WHAT YOU SHOULD DO: Update the items below by changing every "chart" to "graph" and leaving all other wording unchanged. Leave the pictures out of your answer.

RECORDS FOR THE EXERCISE:
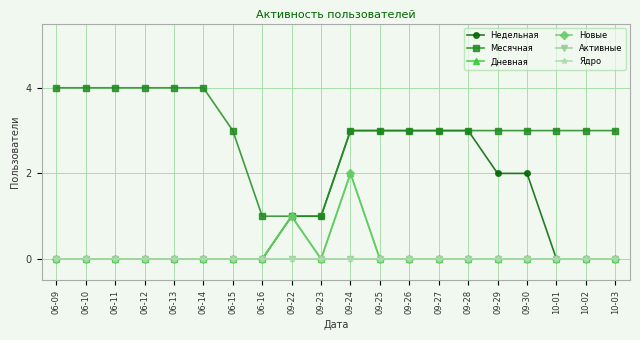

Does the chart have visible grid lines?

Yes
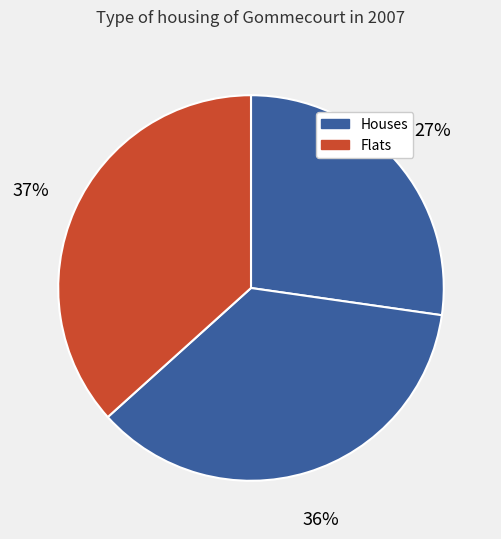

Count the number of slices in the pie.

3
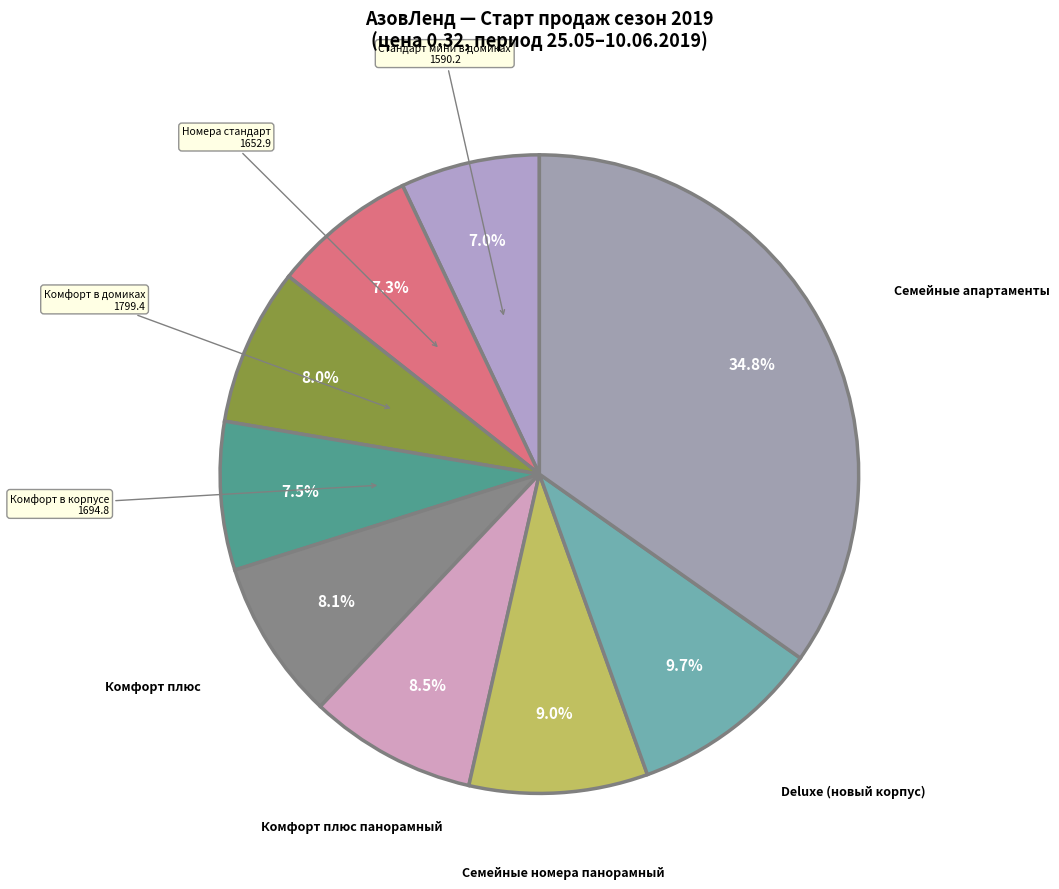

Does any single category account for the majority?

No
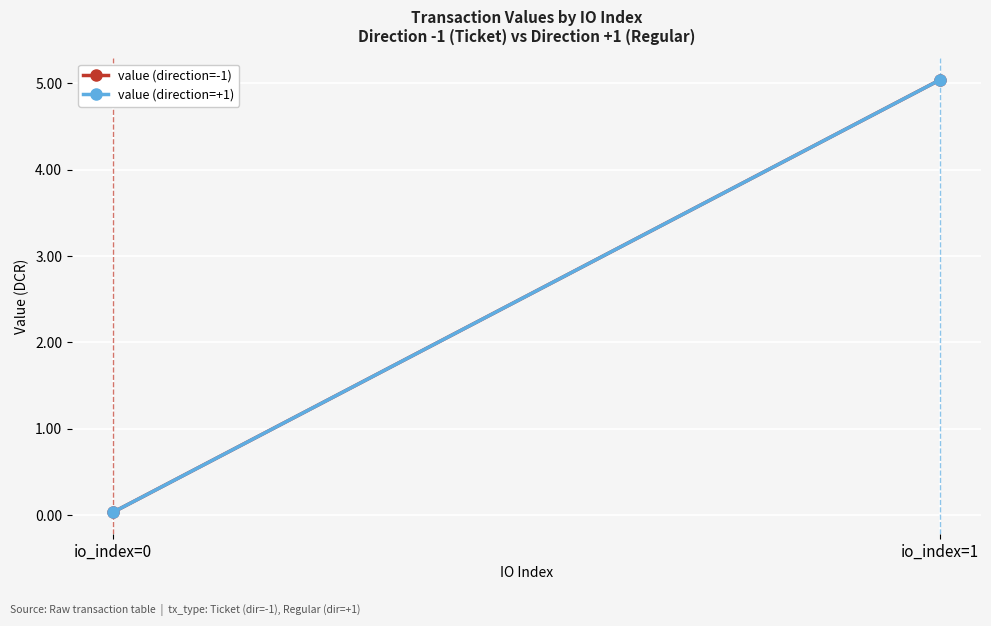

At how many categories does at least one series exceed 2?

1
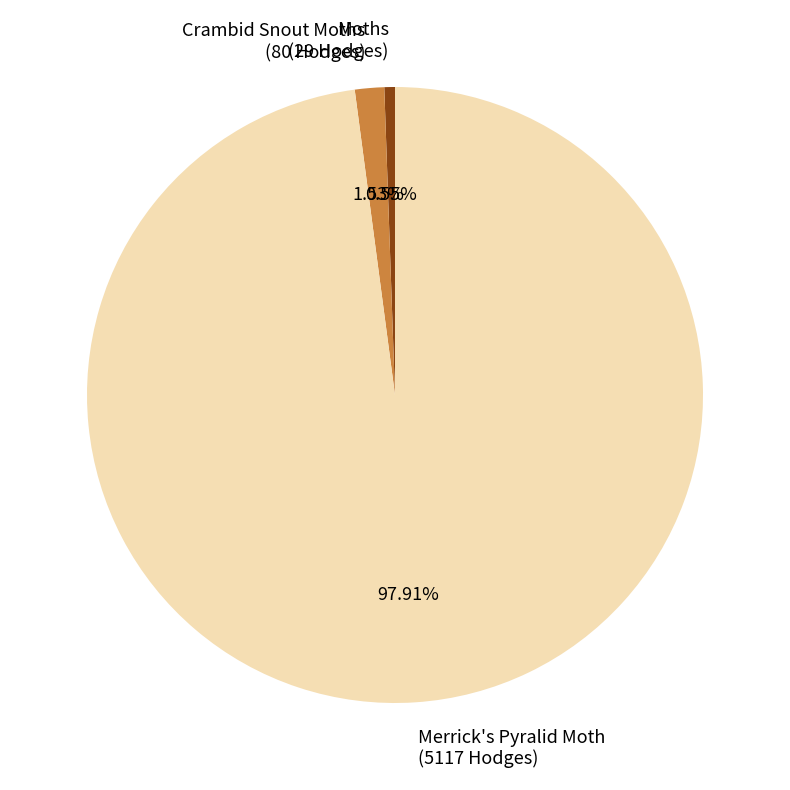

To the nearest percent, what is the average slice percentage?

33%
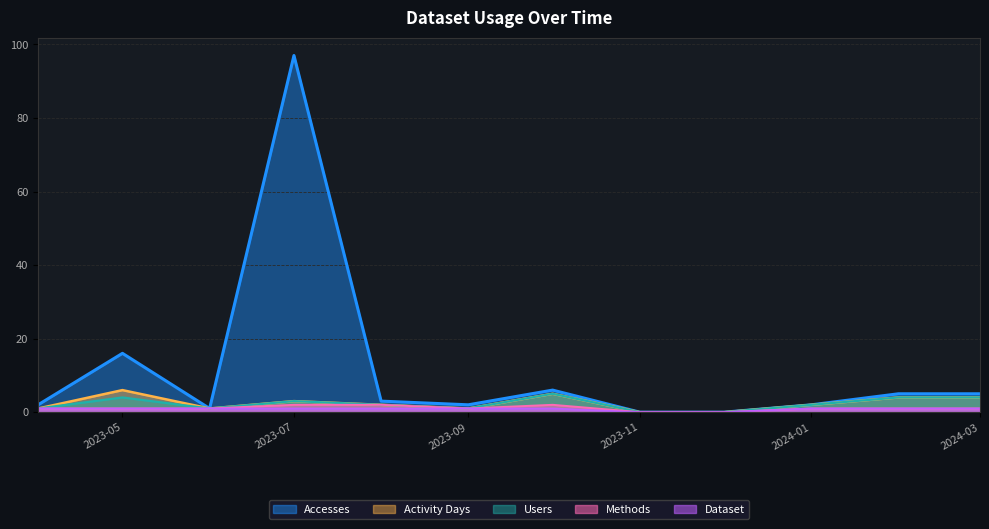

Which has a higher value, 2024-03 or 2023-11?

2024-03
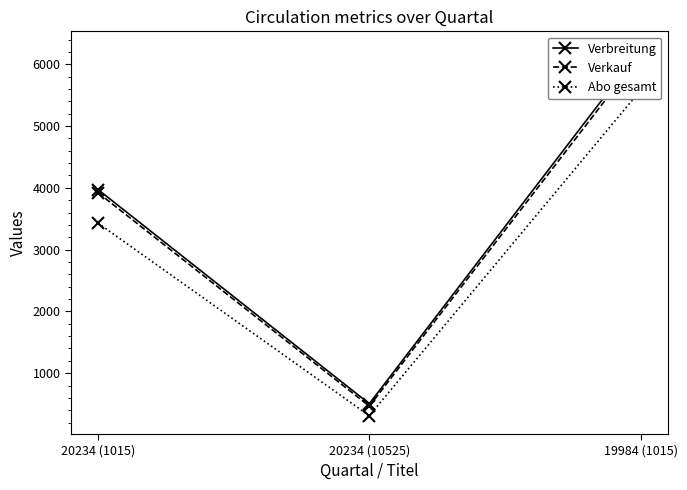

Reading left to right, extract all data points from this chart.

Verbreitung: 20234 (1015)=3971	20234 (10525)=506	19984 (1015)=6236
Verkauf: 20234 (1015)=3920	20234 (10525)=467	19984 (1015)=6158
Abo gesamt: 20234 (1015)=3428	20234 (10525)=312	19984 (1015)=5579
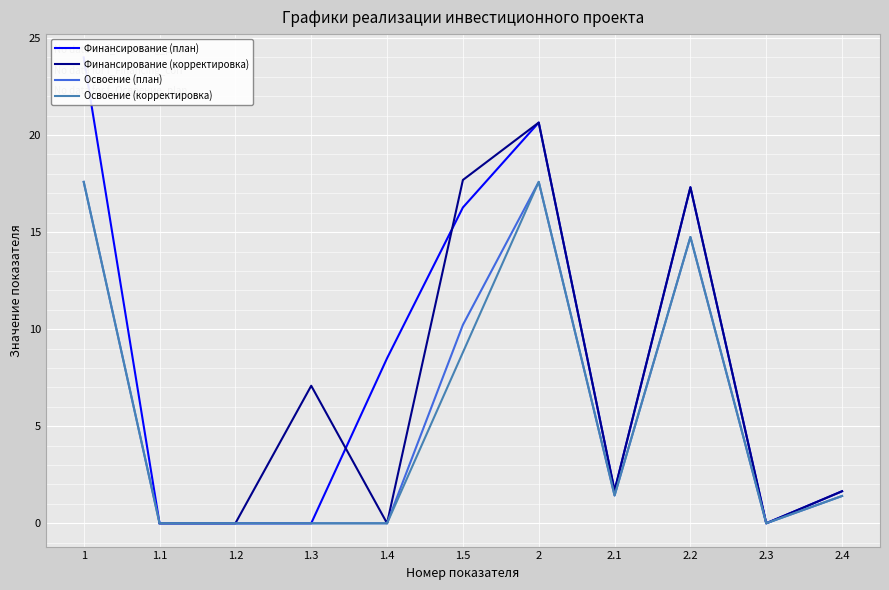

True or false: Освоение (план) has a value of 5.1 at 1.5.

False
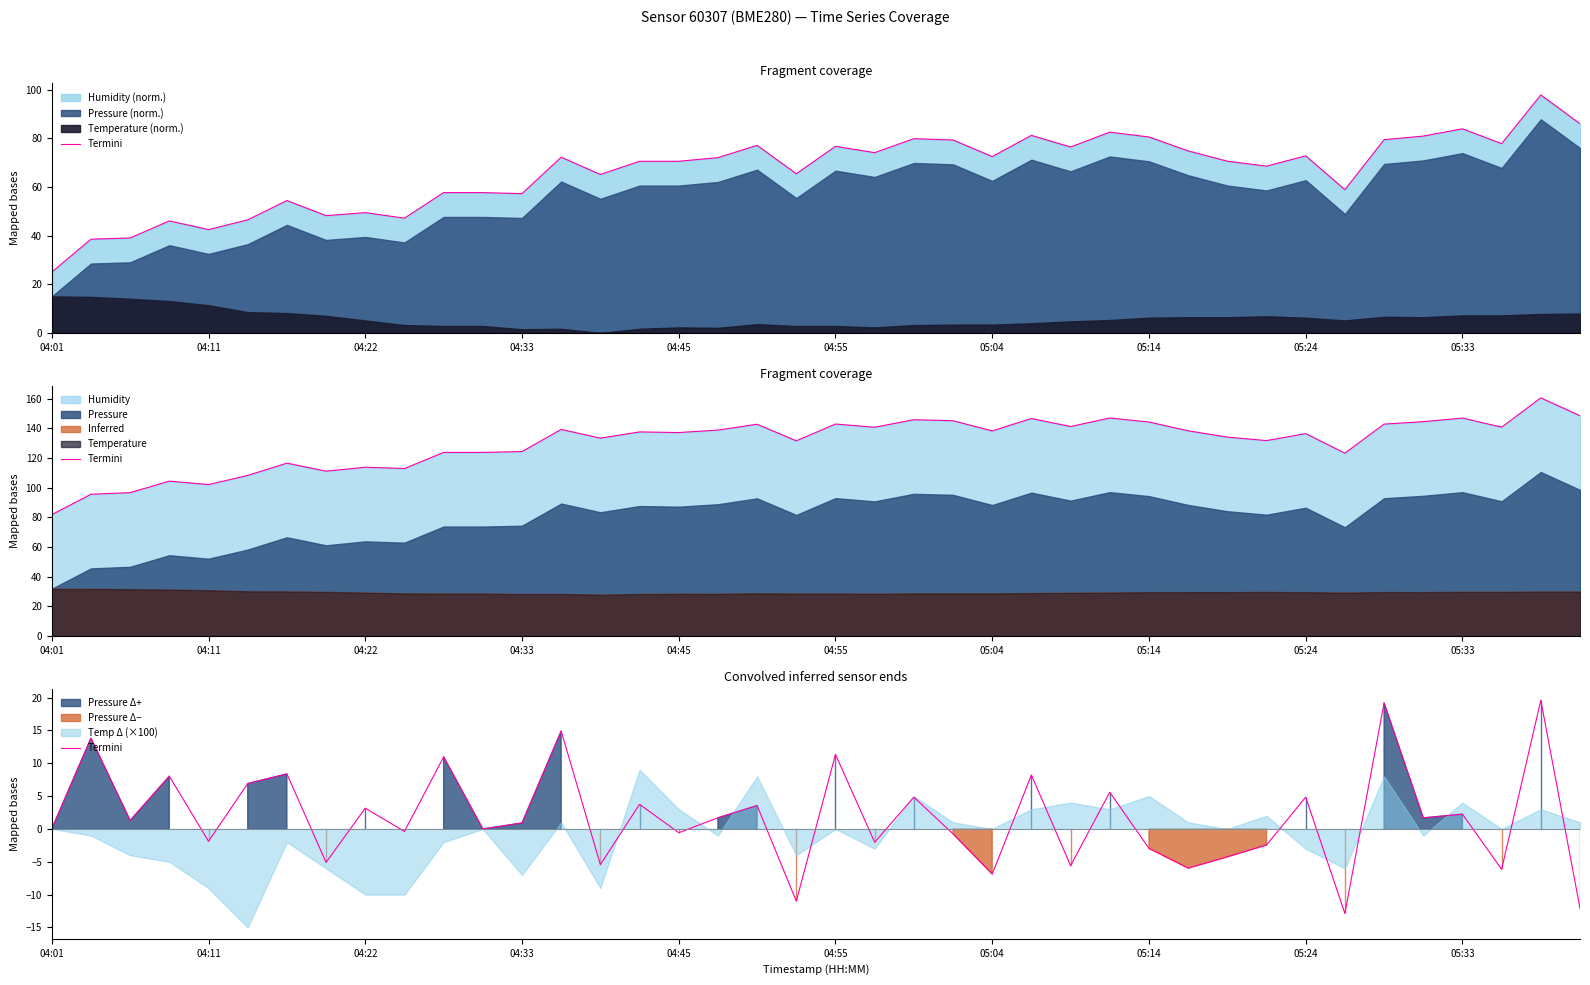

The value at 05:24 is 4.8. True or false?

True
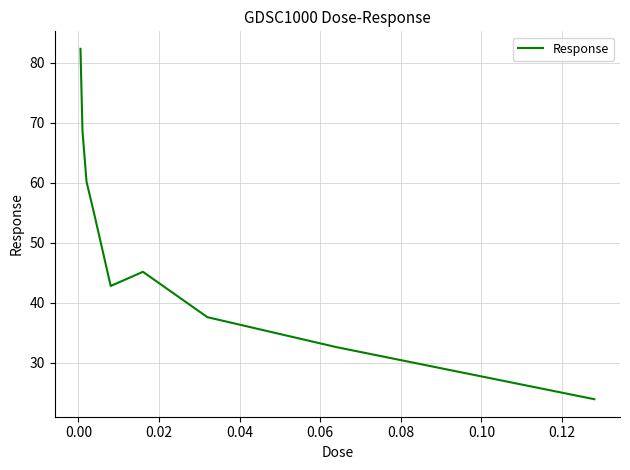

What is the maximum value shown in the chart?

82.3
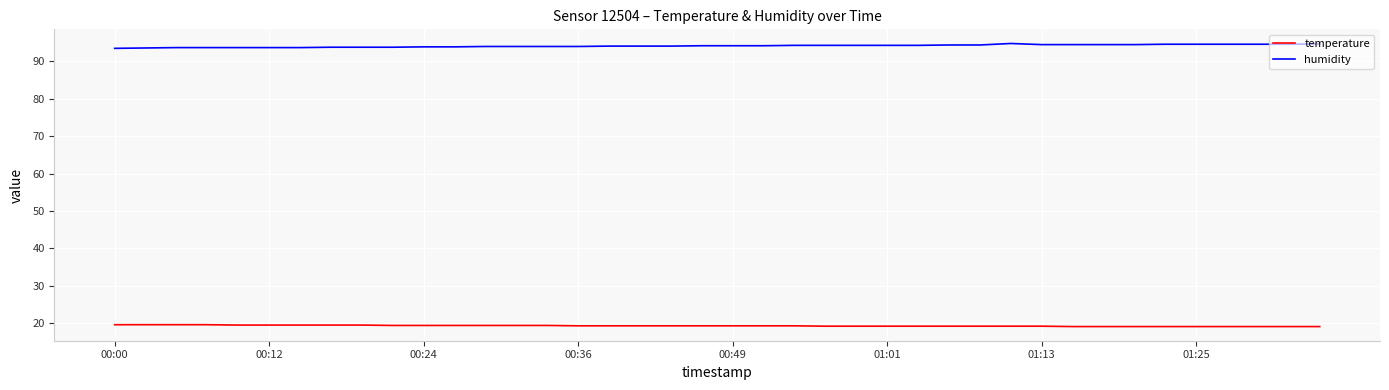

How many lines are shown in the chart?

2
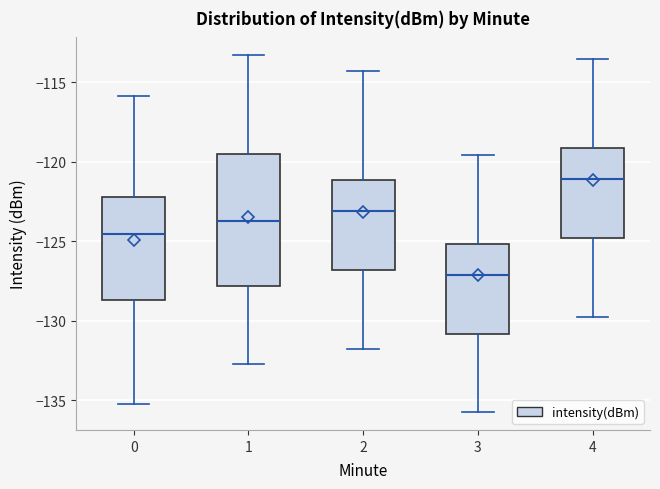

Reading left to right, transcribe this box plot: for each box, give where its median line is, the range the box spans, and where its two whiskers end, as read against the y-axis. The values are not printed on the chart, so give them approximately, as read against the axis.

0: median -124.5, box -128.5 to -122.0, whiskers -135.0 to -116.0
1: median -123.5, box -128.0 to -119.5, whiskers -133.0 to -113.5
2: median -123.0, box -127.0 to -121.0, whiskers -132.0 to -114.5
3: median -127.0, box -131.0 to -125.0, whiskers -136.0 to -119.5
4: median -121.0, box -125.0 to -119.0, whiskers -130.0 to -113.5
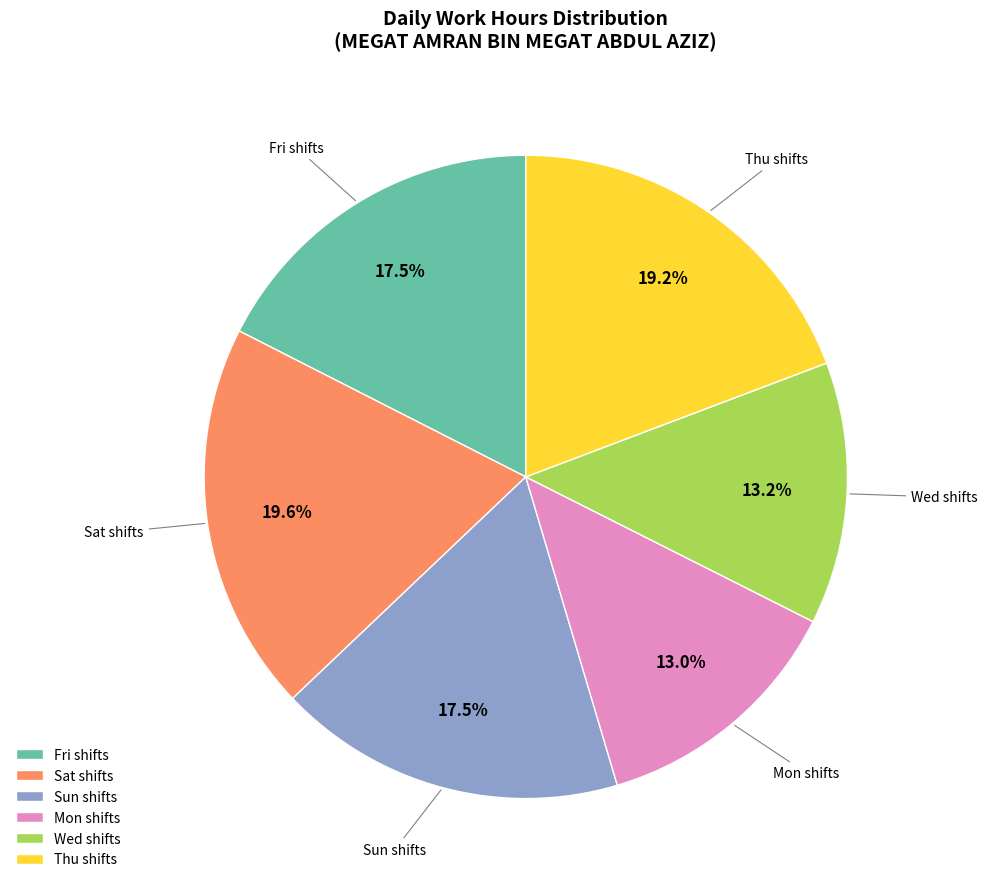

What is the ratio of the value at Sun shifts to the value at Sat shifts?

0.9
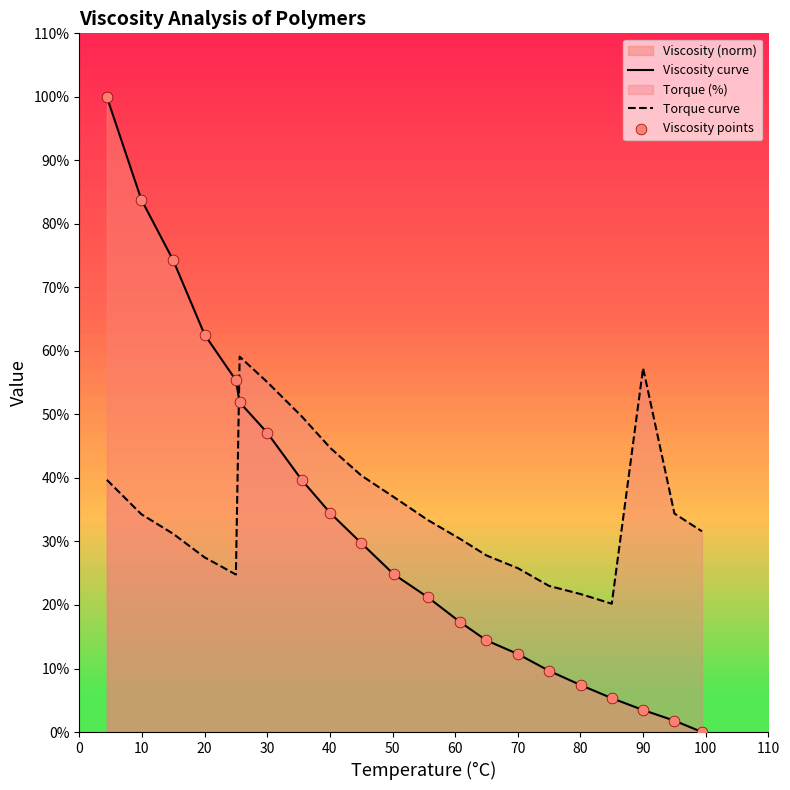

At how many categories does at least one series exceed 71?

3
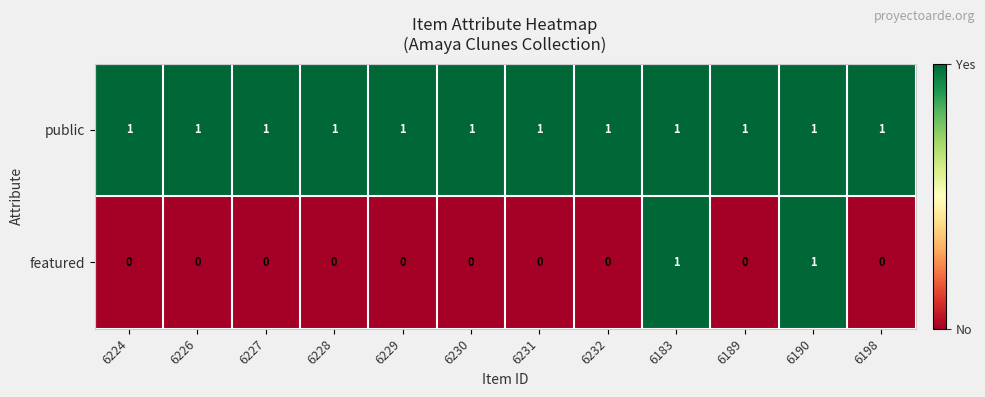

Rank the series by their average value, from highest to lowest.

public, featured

ANSWER SPACE:
Does the graph have visible grid lines?

Yes

Count the number of slices in the pie.

3

Does any single category account for the majority?

No

At how many categories does at least one series exceed 2?

1

To the nearest percent, what is the average slice percentage?

33%

Which has a higher value, 2024-03 or 2023-11?

2024-03

Reading left to right, extract all data points from this graph.

Verbreitung: 20234 (1015)=3971	20234 (10525)=506	19984 (1015)=6236
Verkauf: 20234 (1015)=3920	20234 (10525)=467	19984 (1015)=6158
Abo gesamt: 20234 (1015)=3428	20234 (10525)=312	19984 (1015)=5579

True or false: Освоение (план) has a value of 5.1 at 1.5.

False

The value at 05:24 is 4.8. True or false?

True

What is the maximum value shown in the graph?

82.3

How many lines are shown in the graph?

2

Reading left to right, transcribe this box plot: for each box, give where its median line is, the range the box spans, and where its two whiskers end, as read against the y-axis. The values are not printed on the graph, so give them approximately, as read against the axis.

0: median -124.5, box -128.5 to -122.0, whiskers -135.0 to -116.0
1: median -123.5, box -128.0 to -119.5, whiskers -133.0 to -113.5
2: median -123.0, box -127.0 to -121.0, whiskers -132.0 to -114.5
3: median -127.0, box -131.0 to -125.0, whiskers -136.0 to -119.5
4: median -121.0, box -125.0 to -119.0, whiskers -130.0 to -113.5

What is the ratio of the value at Sun shifts to the value at Sat shifts?

0.9

At how many categories does at least one series exceed 71?

3

Rank the series by their average value, from highest to lowest.

public, featured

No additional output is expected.